━━━━━ Recorded information
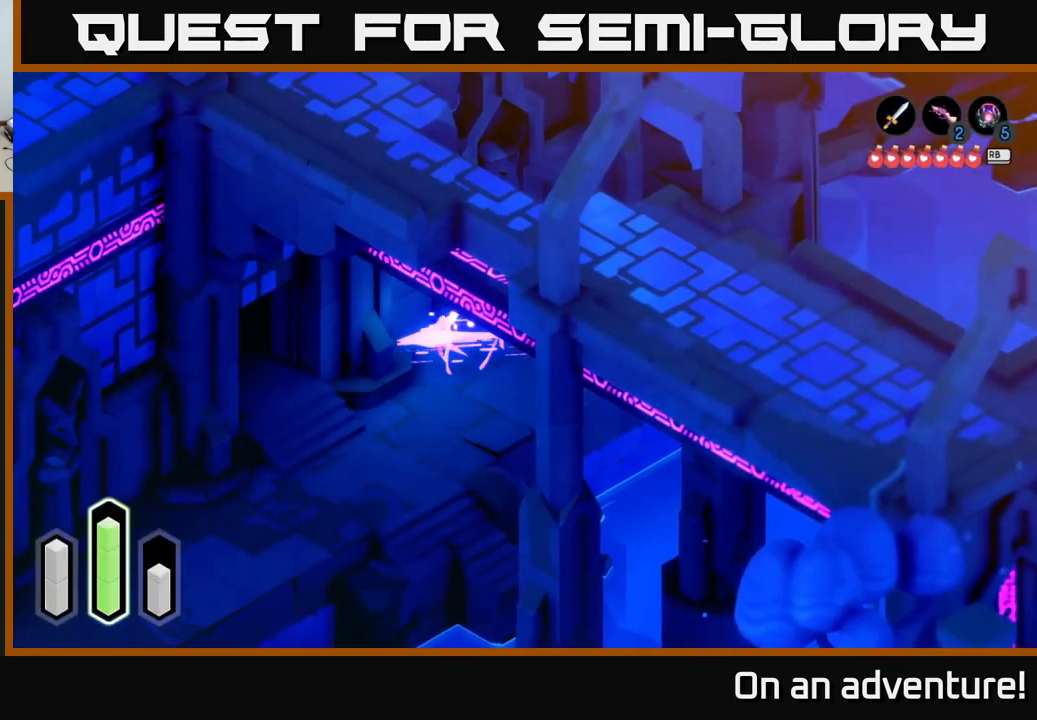
{"buttons": [], "left_stick": "down", "right_stick": "center", "events": [[150, "left_stick", "down"], [467, "A", "up"]]}
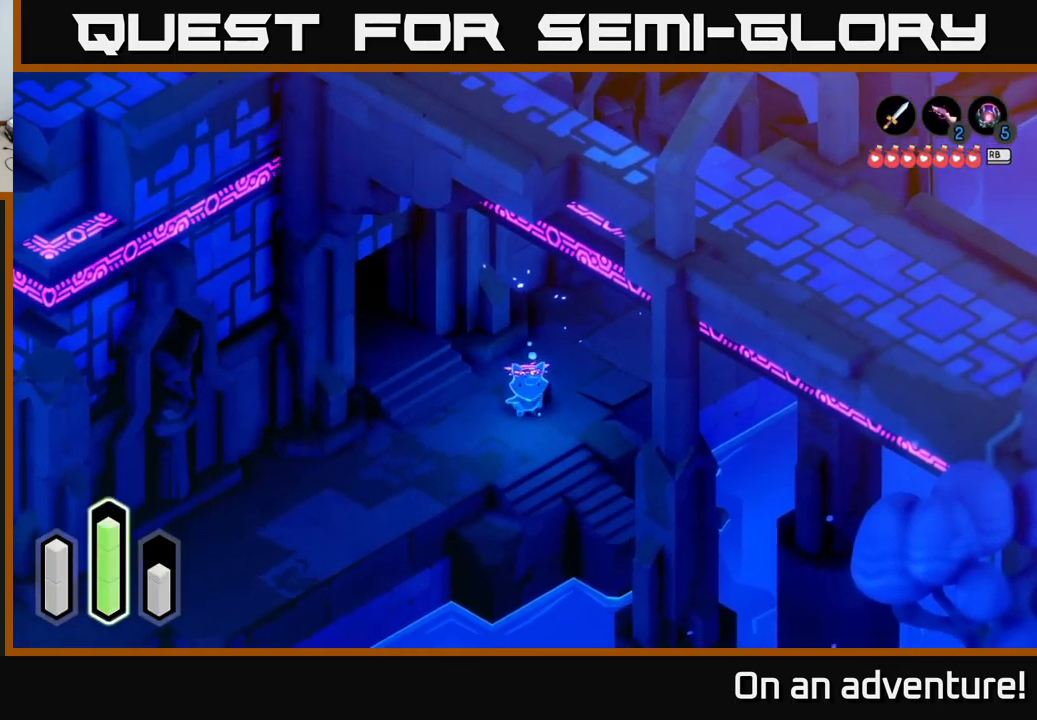
{"buttons": ["A"], "left_stick": "left", "right_stick": "center", "events": [[50, "A", "down"], [67, "left_stick", "down-left"], [250, "A", "up"], [334, "A", "down"], [384, "left_stick", "left"]]}
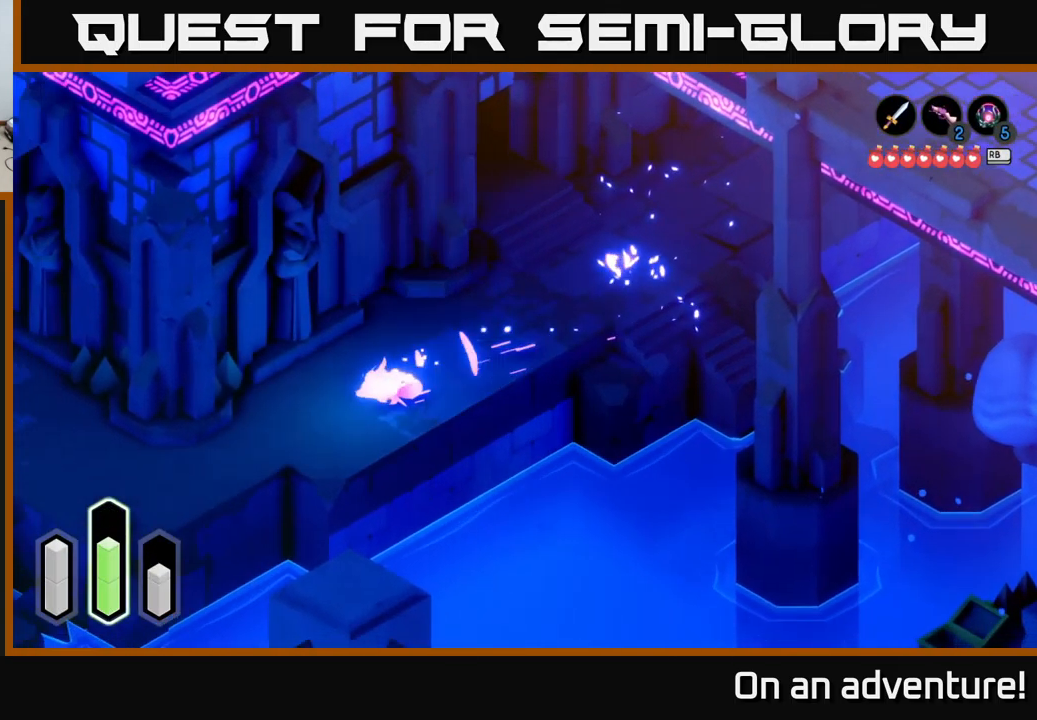
{"buttons": [], "left_stick": "left", "right_stick": "center", "events": [[167, "A", "up"], [184, "left_stick", "down-left"], [234, "A", "down"], [450, "left_stick", "left"], [467, "A", "up"]]}
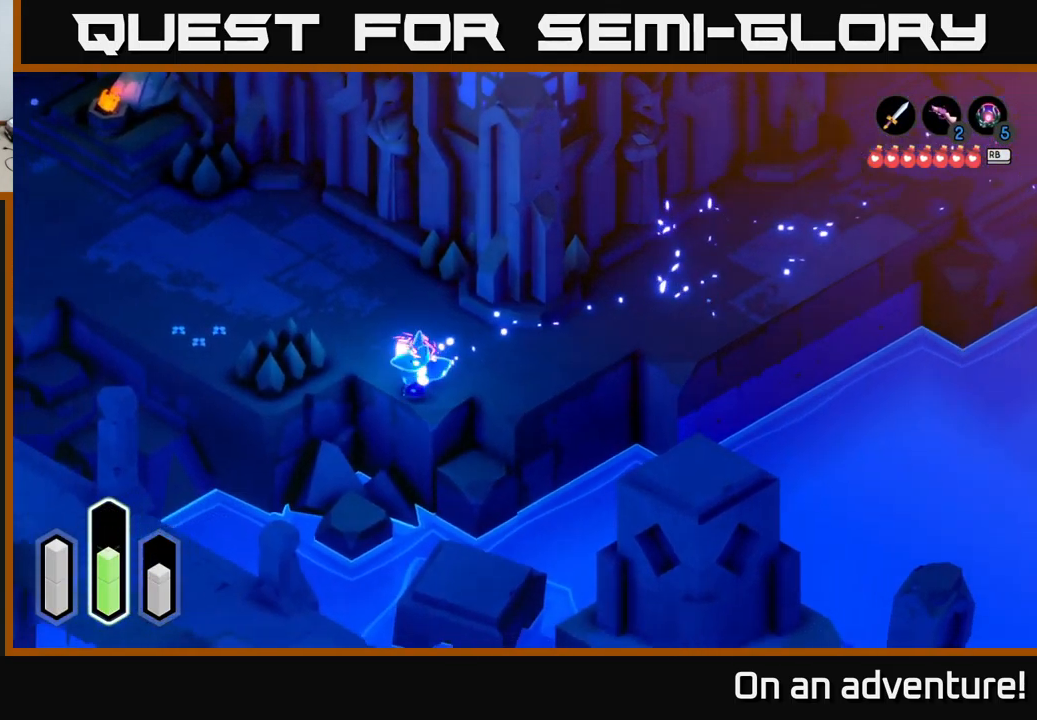
{"buttons": ["A"], "left_stick": "left", "right_stick": "center", "events": [[17, "left_stick", "up-left"], [67, "A", "down"], [334, "left_stick", "left"]]}
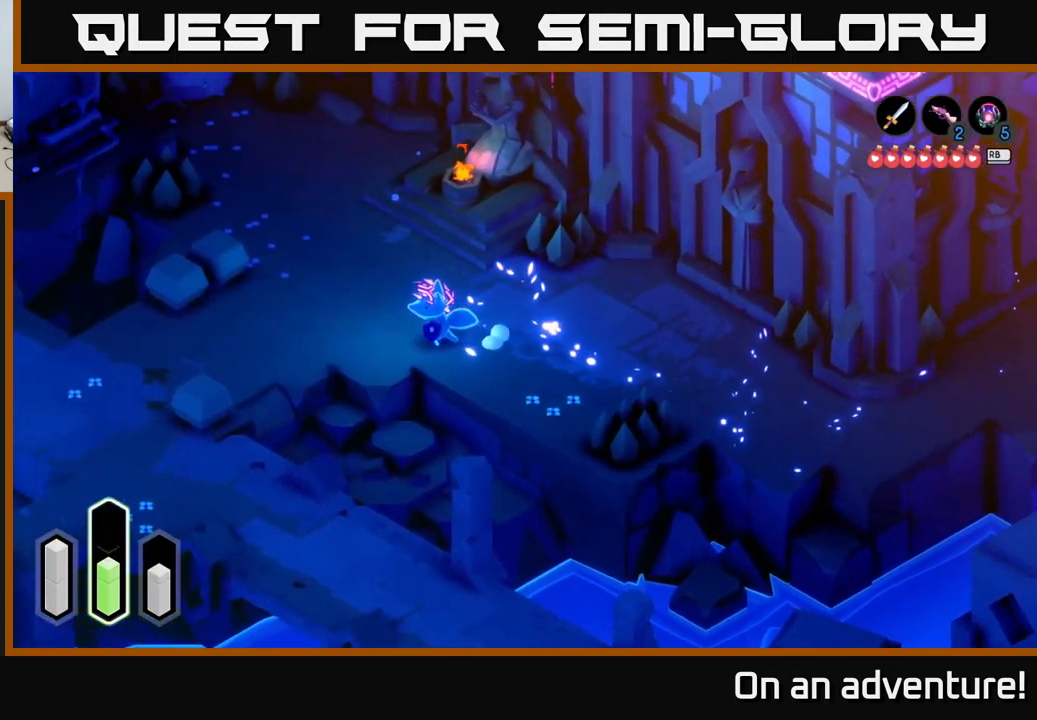
{"buttons": ["A"], "left_stick": "down-left", "right_stick": "center", "events": [[250, "left_stick", "down-left"]]}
━━━━━━━━━━
• [What to produce]
Your output must reproduce the material above in full, with no pictures.

• [Answer]
{"buttons": [], "left_stick": "down", "right_stick": "center", "events": [[150, "left_stick", "down"], [467, "A", "up"]]}
{"buttons": ["A"], "left_stick": "left", "right_stick": "center", "events": [[50, "A", "down"], [67, "left_stick", "down-left"], [250, "A", "up"], [334, "A", "down"], [384, "left_stick", "left"]]}
{"buttons": [], "left_stick": "left", "right_stick": "center", "events": [[167, "A", "up"], [184, "left_stick", "down-left"], [234, "A", "down"], [450, "left_stick", "left"], [467, "A", "up"]]}
{"buttons": ["A"], "left_stick": "left", "right_stick": "center", "events": [[17, "left_stick", "up-left"], [67, "A", "down"], [334, "left_stick", "left"]]}
{"buttons": ["A"], "left_stick": "down-left", "right_stick": "center", "events": [[250, "left_stick", "down-left"]]}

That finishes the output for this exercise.